50 yıl önce, 15 Temmuz 1974’te, Ada’nın Yunanistan’a bağlanmasının daha fazla geciktirilmesine karşı olan EOKA’cı Rumlar ile Yunanistan’daki Albaylar Cuntası’nın Kıbrıs’taki subay ve askerleri, Kıbrıslı Türklerin direnişi yüzünden ertelemek zorunda kaldıkları Enosis’i bir an önce hayata geçirmek için, bu hedefi daha uzun vadede gerçekleştirme amacında olan Makarios’a karşı darbe yaptı.
Makarios’a göre Enosis’in gerçekleşmesi için konjektür ve zaman uygun değildi.
Kıbrıs Türkleri yavaş yavaş yok edilmeliydi.
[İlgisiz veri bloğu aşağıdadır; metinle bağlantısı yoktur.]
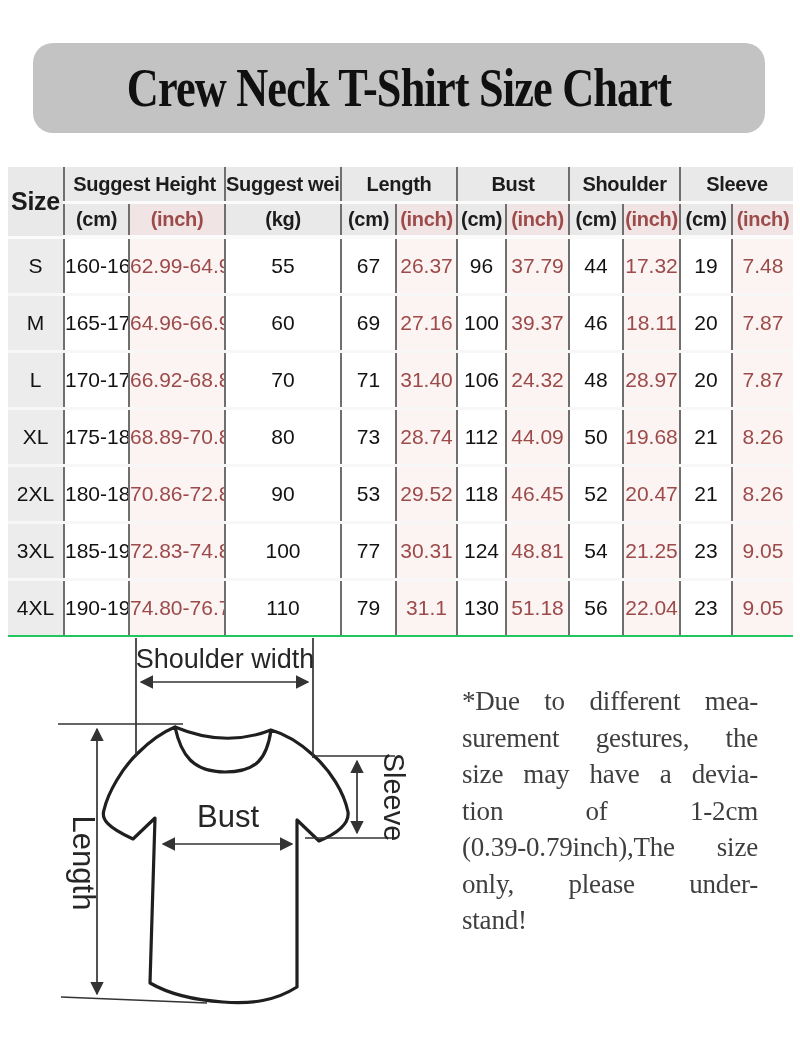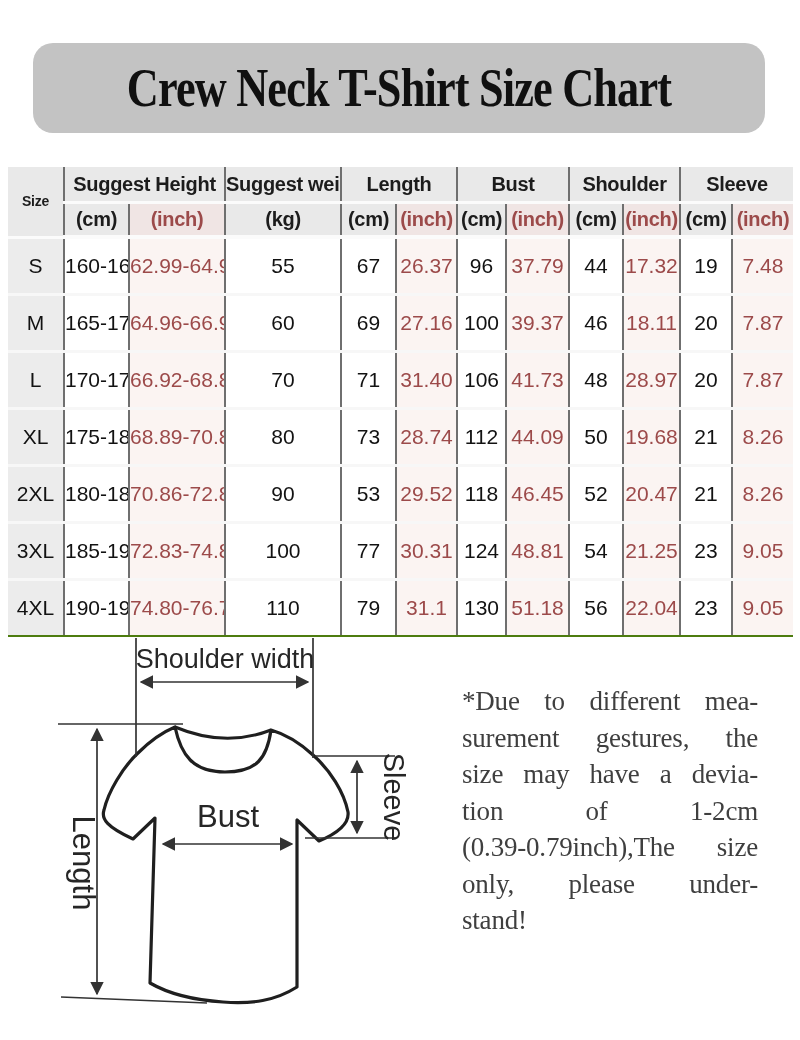"Size" #size-table th.size-head { font-size: 14px -> 25px }
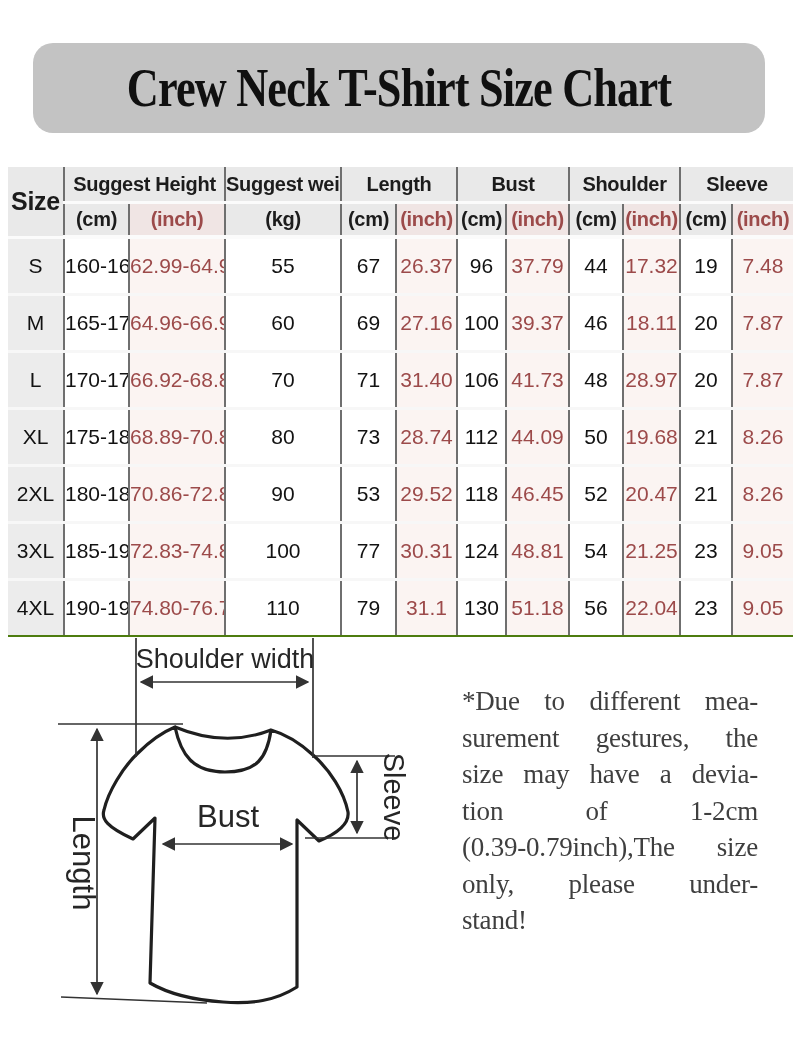"41.73" td.inch { text: 41.73 -> 24.32 }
Yunan Cuntasına ve EOKA-B’ye göre ise daha fazla beklemeye gerek yoktu.
Toplumlararası görüşmelerin kesilmesinden kısa bir süre sonra, 15 Temmuz 1974’te Kıbrıslılar silah ve top sesleriyle uyandı. Ancak bu kez saldırıya maruz kalan Türkler değil, Makarios’un Başkanlık Sarayı’ydı.
Yunan subayların komutasındaki, Rum Milli Muhafız Ordusu ve EOKA-B darbe düzenledi.
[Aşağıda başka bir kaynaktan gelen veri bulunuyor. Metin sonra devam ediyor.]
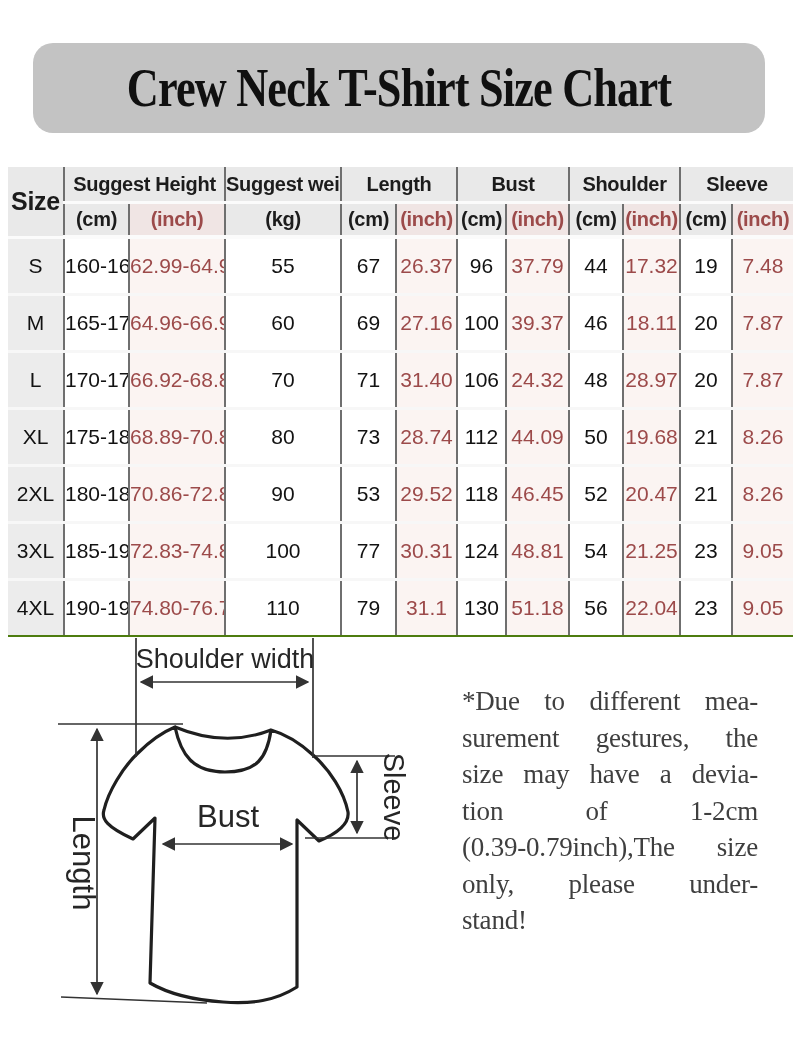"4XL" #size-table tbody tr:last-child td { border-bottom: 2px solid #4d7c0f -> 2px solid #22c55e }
Darbede hayatını zor kurtaran Makarios, 19 Temmuz 1974’te BM Güvenlik Konseyi’nde yaptığı konuşmada; hem Yunanistan’ın amacını açık biçimde ortaya koydu hem yapılan katliamları hem de Kıbrıs Türklerini bekleyen tehlikeleri anlattı.
Darbenin başarıya ulaşmasının ardından, Yunanistan’daki cuntanın desteklediği EOKA’cı Nikos Sampson cumhurbaşkanı ilan edildi.
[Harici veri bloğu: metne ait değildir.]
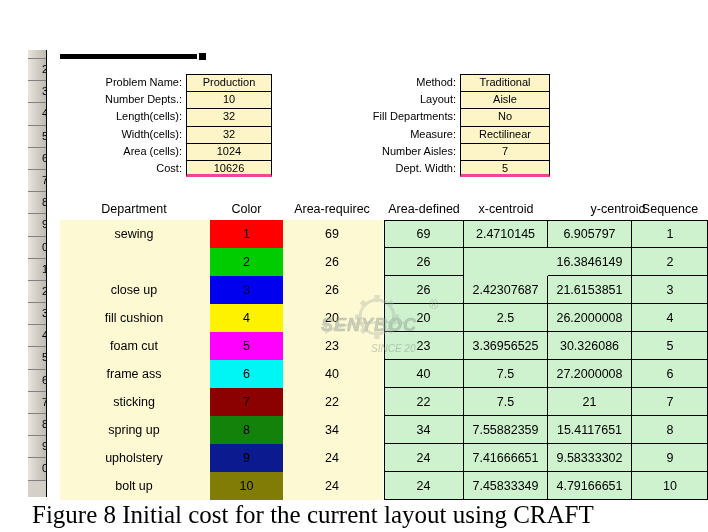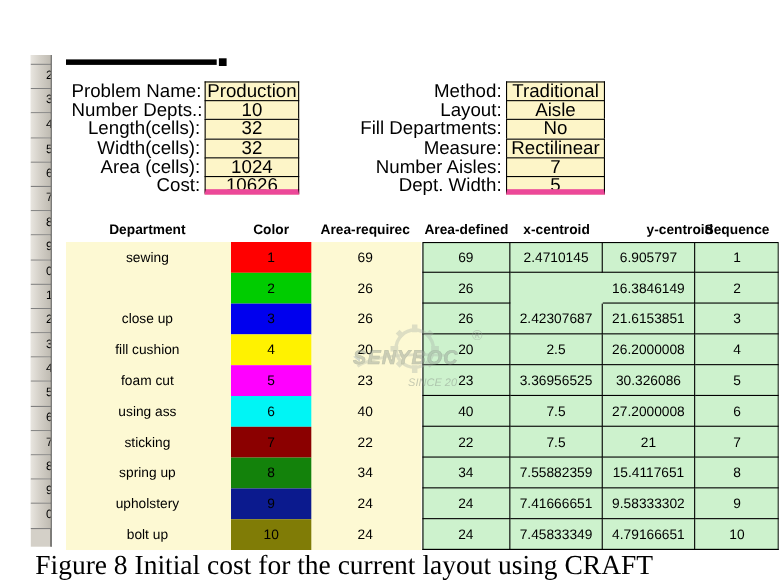"Problem Name:" .param-block { font-size: 17px -> 11px }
Darbe sırasında EOKA karşıtı veya Makarios yandaşı 2 bin kadar Yunan ve Rum da öldürüldü. Binlerce kişi hapisaneye konuldu.
Rumlar arasındaki hesaplaşmanın son bulmasının ardından, sıranın Kıbrıslı Türklere geleceğinden endişe eden Türkiye, 20 Temmuz sabahı “Barış Harekatı”nı başlattı.
Böylece darbe, Türkiye’nin 1960 Garanti Antlaşması’ndan kaynaklanan haklarını kullanarak 20 Temmuz’da Ada’ya çıkmasıyla başarısızlıkla sonuçlandı.